=== SUPPLIED TEXT ===
— begin —

The 1982 NHL Entry Draft was the 20th NHL Entry Draft. It was held at the Montreal Forum in Montreal, Quebec. The National Hockey League (NHL) teams selected 252 players eligible for entry into professional ranks, in the reverse order of the 1981–82 NHL season and playoff standings. This is the list of those players selected.

The last active player in the NHL from this draft class was Dave Andreychuk, who retired after the 2005–06 season.

Selections by round
Below are listed the selections in the 1982 NHL Entry Draft. Club teams are located in North America unless otherwise noted.

Round one

 The New Jersey Devils' first-round pick went to the Boston Bruins as the result of a trade on July 21, 1981 that sent the rights to Dwight Foster and Boston's tenth-round pick in 1982 NHL Entry Draft to Colorado in exchange for Boston's option to swap first-round picks in 1982 NHL Entry Draft (this pick) and a second-round pick in 1982 NHL Entry Draft.  The Colorado Rockies relocated to New Jersey to become the Devils for the 1982-83 NHL season.
 The Detroit Red Wings' first-round pick went to the Minnesota North Stars as the result of a trade on August 21, 1981 that sent Greg Smith, rights to Don Murdoch and Minnesota's first-round pick in 1982 NHL Entry Draft to Detroit in exchange for this pick.
 The Hartford Whalers' first-round pick went to the Philadelphia Flyers as the result of a trade on July 3, 1981 that sent Don Gillen, Rick MacLeish, Fred Arthur, Philadelphia's first-round, second-round and third-round in 1982 NHL Entry Draft to Hartford in exchange for Ray Allison, Fred Arthur, Hartford's third-round in 1982 NHL Entry Draft and this pick.
 The Los Angeles Kings' first-round pick went to the Buffalo Sabres as the result of a trade on March 10, 1980 that sent Jerry Korab to Los Angeles in exchange for this pick.
 The St. Louis Blues' first-round pick went to the New Jersey Devils as the result of a trade on June 9, 1982 that sent Rob Rammage to St. Louis in exchange for St. Louis' first-round pick in 1983 NHL Entry Draft and this pick.

— end —

=== WHAT NEEDS TO BE DONE ===
According to the draft text, which player from this draft class was the last one active in the NHL?

=== RECORDS PROVIDED ===

— begin —

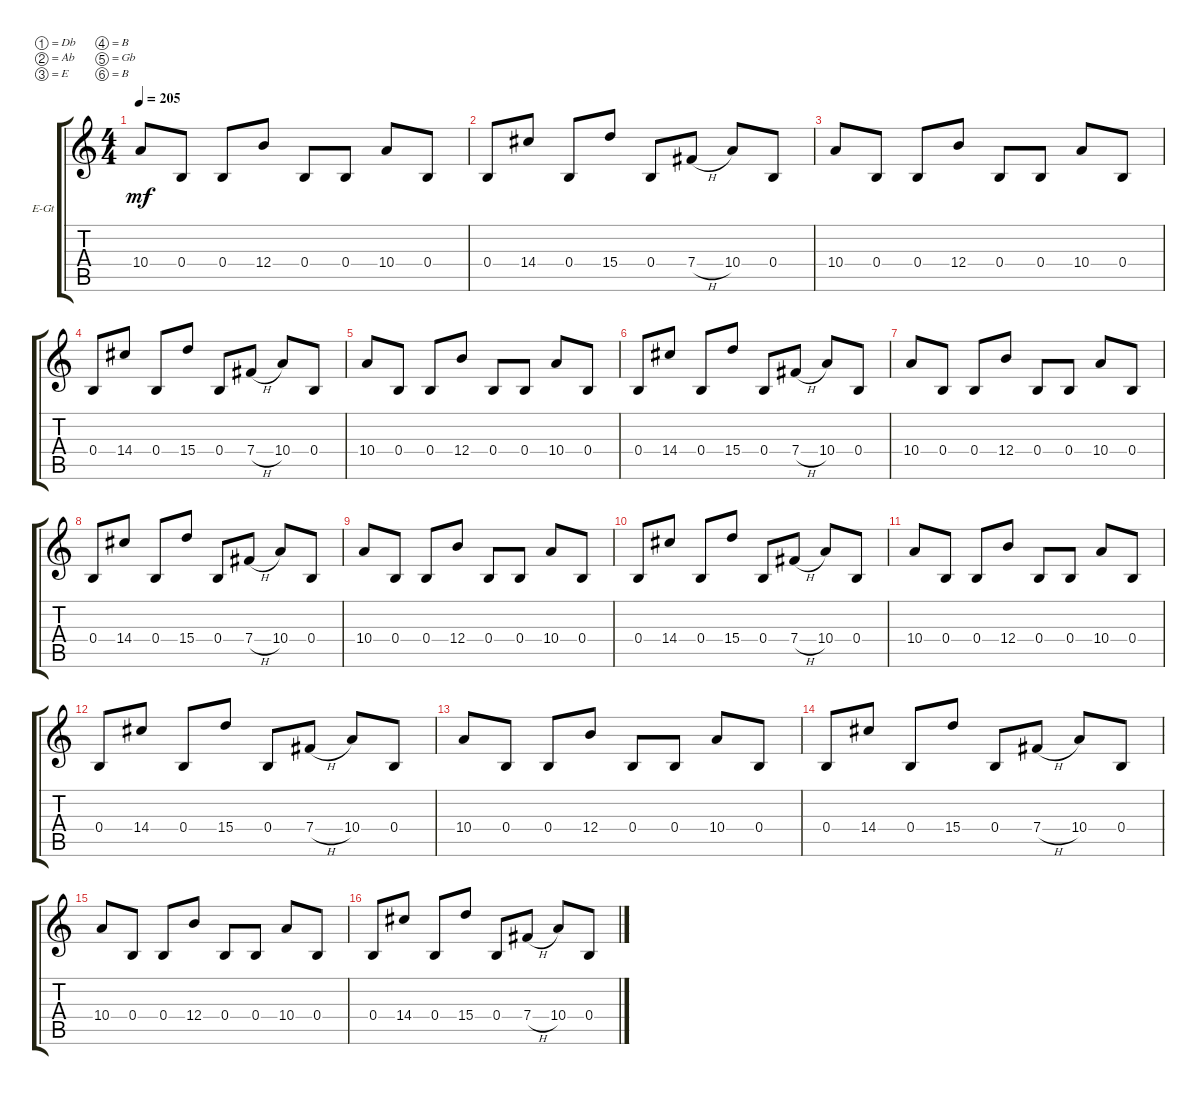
\defaultSystemsLayout 4
\bracketExtendMode groupsimilarinstruments
\firstSystemTrackNameOrientation horizontal
\otherSystemsTrackNameOrientation horizontal
\track ("Electric Guitar" "E-Gt") {instrument overdrivenguitar}
\staff {score tabs}
\tuning (Db4 Ab3 E3 B2 Gb2 B1)
\ts (4 4)
\tempo 205
\clef g2
\scale
0.333333
\ks c
10.4.8{dy mf} 0.4.8 0.4.8 12.4.8 0.4.8 0.4.8 10.4.8 0.4.8 |
\scale
0.333333 0.4.8 14.4.8 0.4.8 15.4.8 0.4.8 7.4{h}.8 10.4.8 0.4.8 |
\scale
0.333333 10.4.8 0.4.8 0.4.8 12.4.8 0.4.8 0.4.8 10.4.8 0.4.8 |
\scale
0.333333 0.4.8 14.4.8 0.4.8 15.4.8 0.4.8 7.4{h}.8 10.4.8 0.4.8 |
\scale
0.333333 10.4.8 0.4.8 0.4.8 12.4.8 0.4.8 0.4.8 10.4.8 0.4.8 |
\scale
0.333333 0.4.8 14.4.8 0.4.8 15.4.8 0.4.8 7.4{h}.8 10.4.8 0.4.8 |
\scale
0.333333 10.4.8 0.4.8 0.4.8 12.4.8 0.4.8 0.4.8 10.4.8 0.4.8 |
\scale
0.333333 0.4.8 14.4.8 0.4.8 15.4.8 0.4.8 7.4{h}.8 10.4.8 0.4.8 |
\scale
0.333333 10.4.8 0.4.8 0.4.8 12.4.8 0.4.8 0.4.8 10.4.8 0.4.8 |
\scale
0.333333 0.4.8 14.4.8 0.4.8 15.4.8 0.4.8 7.4{h}.8 10.4.8 0.4.8 |
\scale
0.333333 10.4.8 0.4.8 0.4.8 12.4.8 0.4.8 0.4.8 10.4.8 0.4.8 |
\scale
0.333333 0.4.8 14.4.8 0.4.8 15.4.8 0.4.8 7.4{h}.8 10.4.8 0.4.8 |
\scale
0.333333 10.4.8 0.4.8 0.4.8 12.4.8 0.4.8 0.4.8 10.4.8 0.4.8 |
\scale
0.333333 0.4.8 14.4.8 0.4.8 15.4.8 0.4.8 7.4{h}.8 10.4.8 0.4.8 |
\scale
0.333333 10.4.8 0.4.8 0.4.8 12.4.8 0.4.8 0.4.8 10.4.8 0.4.8 |
\scale
0.333333 0.4.8 14.4.8 0.4.8 15.4.8 0.4.8 7.4{h}.8 10.4.8 0.4.8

— end —

=== TASK SOLUTION ===
Dave Andreychuk, who retired after the 2005–06 season.